Bradamante

Le mariage des officiers

La Fronde
10/01/1902

date de publication : 10/01/1902
mise en ligne : 03/09/2006
Voir et imprimer en PDF via pdf Print FriendlyAugmenter la taille du texteDiminuer la taille du texteRecommander ce texte par mail

Au cours de la prochaine discussion du budget de la guerre, la Chambre sera appelée à se prononcer sur un projet de loi tendant à restituer aux officiers la liberté de se marier comme le commun des citoyens, sans qu’ils aient au préalable à obtenir l’agrément de leurs chefs.

On sait que parmi les usages des armées prétoriennes jalousement conservées par notre armée nationale, figure la réglementation du recrutement des femmes d’officiers.

Nulle femme ne peut être admise dans le corps des officières si elle ne possède au moins 1.200 francs de rente et si elle n’est agréée, au surplus, par toutes les autorités militaire, quoiqu’elles n’aspirent qu’à épouser un unique représentant  de l’armée.

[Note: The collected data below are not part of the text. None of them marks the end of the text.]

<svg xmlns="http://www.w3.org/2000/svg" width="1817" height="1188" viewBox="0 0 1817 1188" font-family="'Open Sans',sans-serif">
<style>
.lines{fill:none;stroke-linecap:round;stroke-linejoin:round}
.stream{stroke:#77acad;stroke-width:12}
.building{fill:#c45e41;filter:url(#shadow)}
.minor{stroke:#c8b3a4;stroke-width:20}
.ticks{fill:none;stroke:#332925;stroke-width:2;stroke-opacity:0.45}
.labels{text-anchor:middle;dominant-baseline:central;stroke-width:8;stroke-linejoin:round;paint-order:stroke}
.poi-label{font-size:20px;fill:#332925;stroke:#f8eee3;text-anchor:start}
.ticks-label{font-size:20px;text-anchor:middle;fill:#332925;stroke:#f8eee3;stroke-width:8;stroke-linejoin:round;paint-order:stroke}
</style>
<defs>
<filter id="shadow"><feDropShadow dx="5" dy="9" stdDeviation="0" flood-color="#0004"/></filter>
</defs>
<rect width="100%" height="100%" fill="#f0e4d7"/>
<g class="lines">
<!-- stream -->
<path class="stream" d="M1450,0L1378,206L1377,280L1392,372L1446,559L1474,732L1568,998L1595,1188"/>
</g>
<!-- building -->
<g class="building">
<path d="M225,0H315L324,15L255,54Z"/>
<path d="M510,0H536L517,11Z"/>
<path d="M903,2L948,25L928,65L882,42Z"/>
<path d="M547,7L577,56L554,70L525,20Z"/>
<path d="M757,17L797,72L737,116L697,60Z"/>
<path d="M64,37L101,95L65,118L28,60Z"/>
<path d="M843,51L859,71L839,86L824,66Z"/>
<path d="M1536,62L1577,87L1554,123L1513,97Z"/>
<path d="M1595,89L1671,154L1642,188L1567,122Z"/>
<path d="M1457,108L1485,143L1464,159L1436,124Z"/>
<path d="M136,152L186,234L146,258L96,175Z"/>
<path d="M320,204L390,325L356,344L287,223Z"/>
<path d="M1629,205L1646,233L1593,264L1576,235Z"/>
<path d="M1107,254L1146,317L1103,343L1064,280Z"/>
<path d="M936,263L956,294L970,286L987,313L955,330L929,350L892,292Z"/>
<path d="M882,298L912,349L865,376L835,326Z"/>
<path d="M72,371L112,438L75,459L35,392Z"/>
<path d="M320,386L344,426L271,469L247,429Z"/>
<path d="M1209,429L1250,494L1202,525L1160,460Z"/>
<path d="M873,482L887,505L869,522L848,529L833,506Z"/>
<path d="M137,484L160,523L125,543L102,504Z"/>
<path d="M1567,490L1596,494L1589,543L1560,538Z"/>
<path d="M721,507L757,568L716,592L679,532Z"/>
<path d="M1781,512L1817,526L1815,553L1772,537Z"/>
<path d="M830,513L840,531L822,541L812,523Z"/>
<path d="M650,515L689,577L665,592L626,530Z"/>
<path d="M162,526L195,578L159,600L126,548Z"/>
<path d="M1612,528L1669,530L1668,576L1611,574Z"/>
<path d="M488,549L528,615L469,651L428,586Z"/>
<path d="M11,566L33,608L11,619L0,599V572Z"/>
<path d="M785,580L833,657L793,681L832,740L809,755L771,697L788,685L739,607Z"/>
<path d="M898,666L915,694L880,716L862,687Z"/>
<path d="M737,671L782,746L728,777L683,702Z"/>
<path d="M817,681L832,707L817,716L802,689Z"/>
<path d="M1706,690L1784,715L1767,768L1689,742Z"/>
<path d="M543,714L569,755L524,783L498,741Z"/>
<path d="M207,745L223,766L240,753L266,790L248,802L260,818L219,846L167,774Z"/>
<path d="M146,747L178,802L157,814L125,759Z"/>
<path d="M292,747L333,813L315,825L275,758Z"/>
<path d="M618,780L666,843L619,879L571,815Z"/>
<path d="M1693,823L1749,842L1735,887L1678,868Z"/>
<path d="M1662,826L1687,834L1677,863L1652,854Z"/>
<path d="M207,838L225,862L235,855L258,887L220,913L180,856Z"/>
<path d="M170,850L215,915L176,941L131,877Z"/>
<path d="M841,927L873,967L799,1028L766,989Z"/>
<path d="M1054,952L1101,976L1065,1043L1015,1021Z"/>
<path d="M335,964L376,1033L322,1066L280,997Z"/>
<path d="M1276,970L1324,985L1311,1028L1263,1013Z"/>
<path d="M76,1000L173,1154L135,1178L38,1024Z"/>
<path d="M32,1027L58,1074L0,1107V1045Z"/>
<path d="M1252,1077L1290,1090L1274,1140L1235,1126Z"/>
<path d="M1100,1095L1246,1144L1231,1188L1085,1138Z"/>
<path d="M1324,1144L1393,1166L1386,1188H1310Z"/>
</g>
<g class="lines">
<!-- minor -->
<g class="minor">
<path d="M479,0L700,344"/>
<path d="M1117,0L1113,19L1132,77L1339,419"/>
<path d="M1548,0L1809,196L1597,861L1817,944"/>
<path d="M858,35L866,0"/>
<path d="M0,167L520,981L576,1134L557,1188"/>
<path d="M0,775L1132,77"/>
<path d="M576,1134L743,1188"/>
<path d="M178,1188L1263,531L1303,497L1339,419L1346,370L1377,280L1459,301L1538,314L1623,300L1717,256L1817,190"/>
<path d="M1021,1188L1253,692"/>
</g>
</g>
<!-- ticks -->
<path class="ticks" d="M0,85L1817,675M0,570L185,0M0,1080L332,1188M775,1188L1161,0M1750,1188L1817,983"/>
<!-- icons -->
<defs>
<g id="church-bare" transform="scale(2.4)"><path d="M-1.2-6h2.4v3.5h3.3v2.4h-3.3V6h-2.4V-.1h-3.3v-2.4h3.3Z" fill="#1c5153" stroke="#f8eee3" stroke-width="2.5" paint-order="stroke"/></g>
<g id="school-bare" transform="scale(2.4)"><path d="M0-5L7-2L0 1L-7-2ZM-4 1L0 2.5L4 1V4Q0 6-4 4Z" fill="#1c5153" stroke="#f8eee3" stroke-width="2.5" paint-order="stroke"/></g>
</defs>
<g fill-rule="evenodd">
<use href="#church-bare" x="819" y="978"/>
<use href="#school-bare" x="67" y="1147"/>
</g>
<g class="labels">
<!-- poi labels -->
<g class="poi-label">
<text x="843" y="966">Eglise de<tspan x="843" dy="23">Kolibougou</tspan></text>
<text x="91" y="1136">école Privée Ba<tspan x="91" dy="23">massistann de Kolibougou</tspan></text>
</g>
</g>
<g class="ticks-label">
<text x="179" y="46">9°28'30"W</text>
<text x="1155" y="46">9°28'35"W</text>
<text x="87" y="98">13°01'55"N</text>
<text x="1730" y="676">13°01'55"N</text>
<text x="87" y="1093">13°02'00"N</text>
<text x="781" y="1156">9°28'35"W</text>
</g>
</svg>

Le prétexte sous lequel on a conservé dans l’armée de la République, l’ancien système du recrutement des femmes de militaires est de protéger les officiers contre les entraînements de la passion et d’empêcher qu’ils n’assument des charges de famille supérieures à leurs revenus. Mais à moins de poser en principe que les officiers sont d’une niaiserie si pitoyable que, seuls parmi tous les Français, ils sont hors d’état de contracter  un mariage qui ait le sens commun, on ne voit aucune raison pour les priver exclusivement d’une liberté exclusivement accordée à leurs concitoyens civils. Dans ce cas, d’ailleurs, il conviendrait de les mettre sous la tutelle des civils et non de militaires plus galonnés, qu’on devrait tenir pour plus niais encore, si les qualités militaires sont proportionnelles aux grades. Mais la vérité est que le recrutement des femmes d’officiers n’a d’autre but que de préserver la caste militaire de toute contamination d’esprit civil démocratique.

Beaucoup d’officiers, et précisément les plus dignes et les plus pauvres, ne trouvent dans l’obstacle que l’autorité militaire oppose à leur mariage qu’une aggravation de leur misère. Ces braves gens entretiennent et élèvent souvent sur leur solde une femme et des enfants que l’autorité militaire les empêche de légitimer. Pendant ce temps, la même autorité militaire, les traitant en célibataires, les force à affamer leur famille, en les obligeant à verser le prix de leur pension au mess des officiers célibataires où ils ne se nourrissent pas la majeure partie du temps.

Pour bien savoir dans quel esprit l’autorité militaire tient à rester maîtresse d’éloigner certaines femmes de l’armée, il suffit de considérer la nature des revenus qu’elle exige de celles qui veulent épouser des officiers. Les rentes seules sont admises.  Une femme qui, par son travail  ou son industrie aurait des ressources dix fois supérieures à la dot réglementaire n’est pas agréée. Pour l’autorité militaire, les seules ressources avouables sont celles qui ne viennent pas du travail personnel. Tout ce qui vit du travail d’autrui, de l’intrigue, de la mendicité est avouable. Toux ceux qui travaillent, qui produisent, qui sont utiles, sont d’espèce inférieure et méprisable.
Telles sont les idées en honneur dans l’armée nationale de la République.

Les champs de bataille où l’on gagne des galons et des croix sont les salons des femmes d’officiers. Il importe donc que la direction de ces lieux de gloire ne soient confiés qu’à des personnes sûres et élevées dans les bons principes. Il importe par-dessus tout, qu’elles aillent régulièrement à confesse, et que la Congrégation soit en dernier ressort la seule maîtresse de l’avancement et la vraie dispensatrice des grades et des commandements. Du moins ces dispositions importent à la gloire de Dieu et au bénéfice de son représentant à Rome. Mais, ce qu’on ne distingue pas du tout, c’est le rapport que de tels arrangements peuvent avoir avec la défense des frontières.

On peut soutenir qu’il serait utile que les officiers renoncent au mariage pour demeurer prêt à risquer leur vie à chaque instant, le cœur et l’esprit dégagés de tout souci de famille. Du moins, cela pouvait se soutenir au temps où les officiers étaient exposés à se battre et où le métier militaire n’était point comme aujourd’hui où l’on n’a moins de risques professionnels et le plus de chance de longévité.

Mais en quoi le talent professionnel d’un officier, son entrain à faire la guerre, peuvent-ils dépendre de la manière dont sa femme contribue à apporter des ressources dans son ménage ?

Qu’on interdise le mariage aux officiers ou qu’on ne leur interdise pas.
Mais si la République autorise les officiers à fonder des familles, il n’y a vraiment pas de raison pour qu’elle les force à n’épouser que des femmes qui vont à la messe, et dont la vraie patrie est Rome.